We manage unattended loops through a central registry and a standard signal bus. We declare in one place what each loop reads and writes, and when loops need to communicate, they connect only through declared signal topics, not arbitrary shared files. A loop that is not in the registry is invisible, and an invisible loop gets abandoned and becomes the seed of a cost incident. So we require every new loop to be registered.
From a platform perspective, this is product competitiveness. In an architecture that queues GPU workloads through Kueue on Kubernetes and isolates model serving per tenant, the ability to enforce loop costs and termination conditions in code is the foundation that lets on-premises customers run agents safely on their own infrastructure. An autonomous agent whose costs are not controlled is impressive in a demo and a liability in production. What we sell is the operational design that turns that liability into guardrails.
For practitioners, the implication is equally clear. When a data scientist or ML engineer runs overnight batch experiments or automates a data pipeline, covering three things alone prevents most cost incidents: separating the verifier, capping tokens, and keeping a memory file. This pattern is not tied to any particular vendor and works with any agent harness.
Limitations and Objections
Loop engineering is not a universal solution. The strongest objection is that not every task is a loop problem. Forcing a one-off question or a single file edit into a loop adds design overhead and gains nothing. Loops have value only for work that is repetitive and verifiable.
A second objection is that verifier separation is not free. A separate verification agent costs additional tokens, and the verifier itself can be wrong. If a verifier never filters anything out, that may be a signal that verification is not working properly. Verification stages should therefore be designed with a different perspective from the producing agent, and ideally an adversarial one.
Finally, watch out for the temptation of automation itself.

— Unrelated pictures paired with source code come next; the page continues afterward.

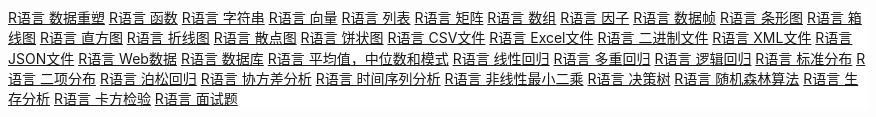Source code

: <td><a href="http://www.codingdict.com/article/2831" title="R语言 数据重塑">R语言 数据重塑</a></td>
<td><a href="http://www.codingdict.com/article/2832" title="R语言 函数">R语言 函数</a></td>
</tr>
<tr>
<td><a href="http://www.codingdict.com/article/2833" title="R语言 字符串">R语言 字符串</a></td>
<td><a href="http://www.codingdict.com/article/2834" title="R语言 向量">R语言 向量</a></td>
<td><a href="http://www.codingdict.com/article/2835" title="R语言 列表">R语言 列表</a></td>
<td><a href="http://www.codingdict.com/article/2836" title="R语言 矩阵">R语言 矩阵</a></td>
<td><a href="http://www.codingdict.com/article/2837" title="R语言 数组">R语言 数组</a></td>
<td><a href="http://www.codingdict.com/article/2838" title="R语言 因子">R语言 因子</a></td>
</tr>
<tr>
<td><a href="http://www.codingdict.com/article/2839" title="R语言 数据帧">R语言 数据帧</a></td>
<td><a href="http://www.codingdict.com/article/2840" title="R语言 条形图">R语言 条形图</a></td>
<td><a href="http://www.codingdict.com/article/2841" title="R语言 箱线图">R语言 箱线图</a></td>
<td><a href="http://www.codingdict.com/article/2842" title="R语言 直方图">R语言 直方图</a></td>
<td><a href="http://www.codingdict.com/article/2843" title="R语言 折线图">R语言 折线图</a></td>
<td><a href="http://www.codingdict.com/article/2844" title="R语言 散点图">R语言 散点图</a></td>
</tr>
<tr>
<td><a href="http://www.codingdict.com/article/2845" title="R语言 饼状图">R语言 饼状图</a></td>
<td><a href="http://www.codingdict.com/article/2846" title="R语言 CSV文件">R语言 CSV文件</a></td>
<td><a href="http://www.codingdict.com/article/2847" title="R语言 Excel文件">R语言 Excel文件</a></td>
<td><a href="http://www.codingdict.com/article/2848" title="R语言 二进制文件">R语言 二进制文件</a></td>
<td><a href="http://www.codingdict.com/article/2849" title="R语言 XML文件">R语言 XML文件</a></td>
<td><a href="http://www.codingdict.com/article/2850" title="R语言 JSON文件">R语言 JSON文件</a></td>
</tr>
<tr>
<td><a href="http://www.codingdict.com/article/2851" title="R语言 Web数据">R语言 Web数据</a></td>
<td><a href="http://www.codingdict.com/article/2852" title="R语言 数据库">R语言 数据库</a></td>
<td><a href="http://www.codingdict.com/article/2853" title="R语言 平均值，中位数和模式">R语言 平均值，中位数和模式</a></td>
<td><a href="http://www.codingdict.com/article/2854" title="R语言 线性回归">R语言 线性回归</a></td>
<td><a href="http://www.codingdict.com/article/2855" title="R语言 多重回归">R语言 多重回归</a></td>
<td><a href="http://www.codingdict.com/article/2856" title="R语言 逻辑回归">R语言 逻辑回归</a></td>
</tr>
<tr>
<td><a href="http://www.codingdict.com/article/2857" title="R语言 标准分布">R语言 标准分布</a></td>
<td><a href="http://www.codingdict.com/article/2858" title="R语言 二项分布">R语言 二项分布</a></td>
<td><a href="http://www.codingdict.com/article/2859" title="R语言 泊松回归">R语言 泊松回归</a></td>
<td><a href="http://www.codingdict.com/article/2860" title="R语言 协方差分析">R语言 协方差分析</a></td>
<td><a href="http://www.codingdict.com/article/2861" title="R语言 时间序列分析">R语言 时间序列分析</a></td>
<td><a href="http://www.codingdict.com/article/2862" title="R语言 非线性最小二乘">R语言 非线性最小二乘</a></td>
</tr>
<tr>
<td><a href="http://www.codingdict.com/article/2863" title="R语言 决策树">R语言 决策树</a></td>
<td><a href="http://www.codingdict.com/article/2864" title="R语言 随机森林算法">R语言 随机森林算法</a></td>
<td><a href="http://www.codingdict.com/article/2865" title="R语言 生存分析">R语言 生存分析</a></td>
<td><a href="http://www.codingdict.com/article/2866" title="R语言 卡方检验">R语言 卡方检验</a></td>
<td><a href="http://www.codingdict.com/article/2867" title="R语言 面试题">R语言 面试题</a></td>
</tr>
<tbody>
</table>
</div>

When a loop appears to run smoothly, people become careless about reviewing it. But the second currency on the invoice, attention, does not disappear because you automated. If the discipline of reading the output once all the way through and periodically sampling results is skipped, even a well-designed loop will quietly accumulate results you cannot use.
Ultimately, the core of loop engineering is not expanding autonomy but drawing the boundaries of autonomy clearly. The discipline of deciding before you run how far to delegate, where to stop, and what to verify with is what separates a loop that does not burn tokens from one that becomes a liability.